“Tremors”: the most neutral Kevin Bacon movie ever made

Mitchell Baltosser, A&E Writer

Welcome back to this week in forgotten cinema my faithful readers. This week we are looking back to the not so widely known cult classic, “Tremors.”

This film follows a duo of repairmen played by Kevin Bacon and Fred Ward who are seemingly lost in the monotony of their dull lives in the small desert town of Perfection, Nevada. However, the town is set upon by large, vicious, flesh eating worms that begin to eat the townspeople. It is here that the men team together with the townspeople and the help of seismologist new to town (played by Finn Carter) to defeat these worms and escape the town.

This film received good reviews from critics, applauding its tightrope walk of both comedy and horror elements. However, it only had a small success at the box office, netting an income of $16 million over its budget of $11 million. Cementing its place as a cult film and its future sequels being straight to video releases. With most citing its poor marketing and subpar trailer as the main cause of this.

My Take:

As mentioned earlier, this movie walks a fine tightrope with its content. It both wants to be a monster movie with something akin to “Jaws” but on land. However, it maintains humor through catchphrases and one-liners akin to the “Evil Dead” franchise.

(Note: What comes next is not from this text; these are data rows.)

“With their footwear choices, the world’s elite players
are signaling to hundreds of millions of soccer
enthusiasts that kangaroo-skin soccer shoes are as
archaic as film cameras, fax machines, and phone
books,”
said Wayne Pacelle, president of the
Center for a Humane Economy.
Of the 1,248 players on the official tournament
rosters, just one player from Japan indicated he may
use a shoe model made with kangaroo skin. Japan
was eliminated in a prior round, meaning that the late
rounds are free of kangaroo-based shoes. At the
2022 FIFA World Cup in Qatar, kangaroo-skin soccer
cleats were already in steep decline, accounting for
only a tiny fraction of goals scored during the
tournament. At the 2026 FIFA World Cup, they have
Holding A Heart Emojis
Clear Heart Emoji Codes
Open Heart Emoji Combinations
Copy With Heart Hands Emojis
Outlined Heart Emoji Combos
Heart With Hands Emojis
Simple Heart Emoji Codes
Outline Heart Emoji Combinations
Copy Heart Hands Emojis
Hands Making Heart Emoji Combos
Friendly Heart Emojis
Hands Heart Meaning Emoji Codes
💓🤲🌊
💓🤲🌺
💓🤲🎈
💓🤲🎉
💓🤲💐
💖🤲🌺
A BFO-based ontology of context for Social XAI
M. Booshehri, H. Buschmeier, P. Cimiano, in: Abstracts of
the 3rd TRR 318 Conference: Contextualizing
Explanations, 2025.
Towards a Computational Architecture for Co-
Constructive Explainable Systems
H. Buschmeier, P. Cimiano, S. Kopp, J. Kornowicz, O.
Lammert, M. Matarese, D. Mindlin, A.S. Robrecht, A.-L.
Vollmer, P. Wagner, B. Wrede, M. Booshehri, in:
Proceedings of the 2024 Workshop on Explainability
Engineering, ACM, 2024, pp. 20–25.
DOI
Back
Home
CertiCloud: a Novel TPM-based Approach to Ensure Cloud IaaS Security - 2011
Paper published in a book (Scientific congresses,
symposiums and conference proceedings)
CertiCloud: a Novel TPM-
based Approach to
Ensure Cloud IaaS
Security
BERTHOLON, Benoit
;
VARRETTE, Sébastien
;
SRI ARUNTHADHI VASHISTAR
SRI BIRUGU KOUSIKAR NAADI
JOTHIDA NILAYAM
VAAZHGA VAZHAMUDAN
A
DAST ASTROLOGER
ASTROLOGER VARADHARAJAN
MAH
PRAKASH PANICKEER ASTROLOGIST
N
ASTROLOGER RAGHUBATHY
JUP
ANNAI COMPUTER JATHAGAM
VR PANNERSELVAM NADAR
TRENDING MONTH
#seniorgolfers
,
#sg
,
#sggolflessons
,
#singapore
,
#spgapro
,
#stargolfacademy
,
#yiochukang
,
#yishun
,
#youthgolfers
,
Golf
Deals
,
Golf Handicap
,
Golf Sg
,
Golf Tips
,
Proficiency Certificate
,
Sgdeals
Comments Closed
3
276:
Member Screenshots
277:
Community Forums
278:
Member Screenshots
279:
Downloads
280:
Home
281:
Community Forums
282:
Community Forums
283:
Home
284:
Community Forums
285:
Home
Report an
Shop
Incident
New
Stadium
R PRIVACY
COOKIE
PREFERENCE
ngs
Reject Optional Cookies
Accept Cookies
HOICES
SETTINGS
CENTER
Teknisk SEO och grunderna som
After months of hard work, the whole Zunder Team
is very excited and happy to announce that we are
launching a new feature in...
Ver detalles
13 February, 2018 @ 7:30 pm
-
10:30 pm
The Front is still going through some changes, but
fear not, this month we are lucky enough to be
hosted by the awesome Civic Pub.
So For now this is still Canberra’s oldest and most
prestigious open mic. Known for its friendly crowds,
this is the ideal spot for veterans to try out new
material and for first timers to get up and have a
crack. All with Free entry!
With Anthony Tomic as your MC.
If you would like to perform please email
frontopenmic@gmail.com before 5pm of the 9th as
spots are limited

And it walks this line very carefully and rather successfully, I would say it leans more towards the humor side but I have a propensity to not find movies scary so that may just be my personal bias. But its jokes and funny lines land with enough force for it to be the main idea for the movie to lean on.

A pet peeve I normally have for monster movies is when the characters depicted have varying levels of intelligence for the sake of the script. And despite appearances this movie does this successfully with the cast of characters solving problems with what information they know and using knowledge they gain along the way to their advantage. Which I was pleasantly surprised when I saw them doing so, as this movie does not have the appearance of better than average character writing. However, I am judging it for reaching than standard and not the bottom of the barrel.

In the past I have described movies similar to junk food, not very good for you but entertaining while you do it. This particular film I can only describe with neutral language. Though I suppose leaving no taste in your mouth is better than a bad one. This film feels completely self-contained, it had no major moral or reason for existence, no message to take away. It also had no particular negative aspects and its positives were also nothing exclusive or something to applaud. So, I am at a loss for words when saying if someone should watch this film or not. Watch this film if you have time to kill, not one of my most raving reviews I know but I have seen much worse.